I have always enjoyed exploring the issues of conflict - conflicting emotions, conflicting ideas, conflicting situations so when it came to writing “Hari’s Pigeon” it was the issue of racial conflict which confronted me.
I can’t remember what caused me to choose a pigeon as one of the protagonists, but having done so I had to find a pigeon and study its habits. A local owner of racing pigeons lent me Trixie. She took up residence in the bedroom of one of my daughter’s who was working away from home and I spent many hours and days, just like Hari, watching her and noting down everything she got up to.
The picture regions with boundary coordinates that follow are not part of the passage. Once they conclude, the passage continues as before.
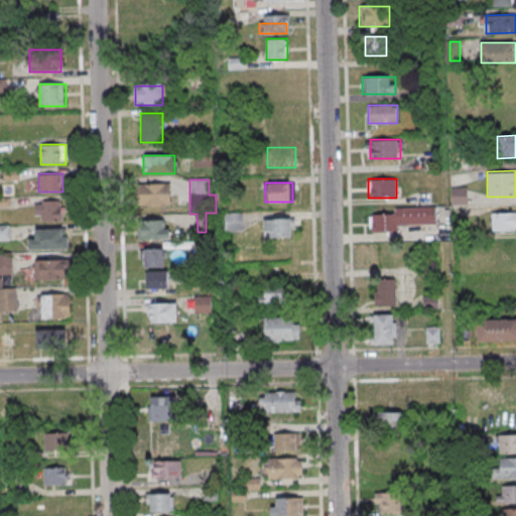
[(170,183),(139,183),(139,205),(170,205),(170,183)]
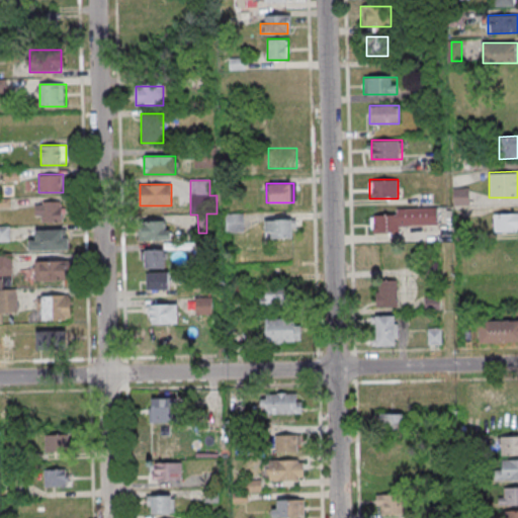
[(468,204),(468,188),(454,188),(454,204),(468,204)]
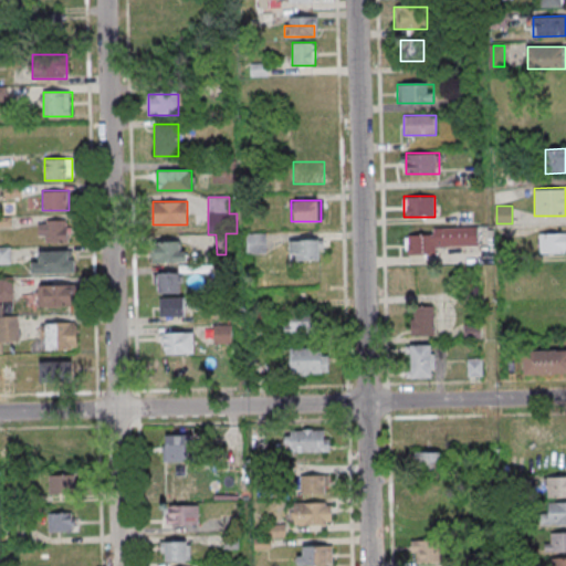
[(39,220),(39,242),(69,242),(69,220),(39,220)]
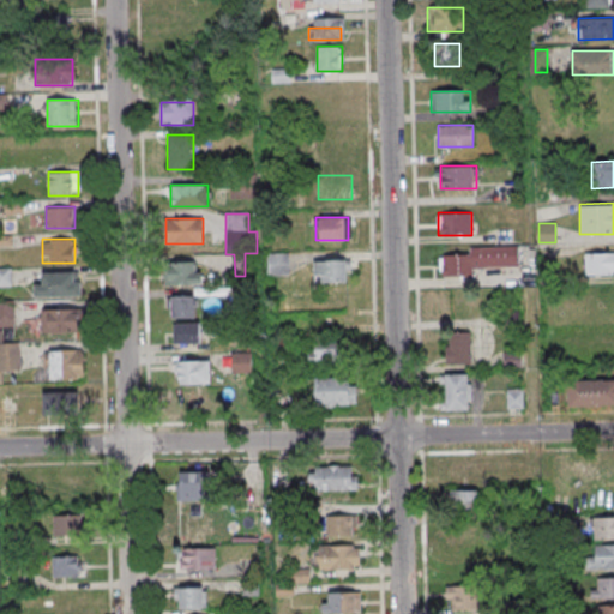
[(474,269),(519,268),(519,246),(469,247),(469,254),(439,256),(439,277),(474,276),(474,269)]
Oddly enough, after she went home, the very next day I rescued a pigeon from a cat and kept it for several weeks in a rabbit hutch in the garden until it was fit enough to fly off.
I had to learn something about the Sikh religion and, through the friendship of another of my daughters, had what I had written checked for accuracy.
I was encouraged to republish 'Hari's Pigeon' after being contacted by Eleanor Nesbitt, Emeritus Professor at the University of Warwick and authority on Sikhism who was interested in publishing extracts of the novel in her book 'Sikh: Two Centuries of Western Women's Art and Writing'.
I know pigeons are considered as pests by many people, and ‘familiarity breeds contempt’, but I find them to be very intelligent creatures worthy of respect.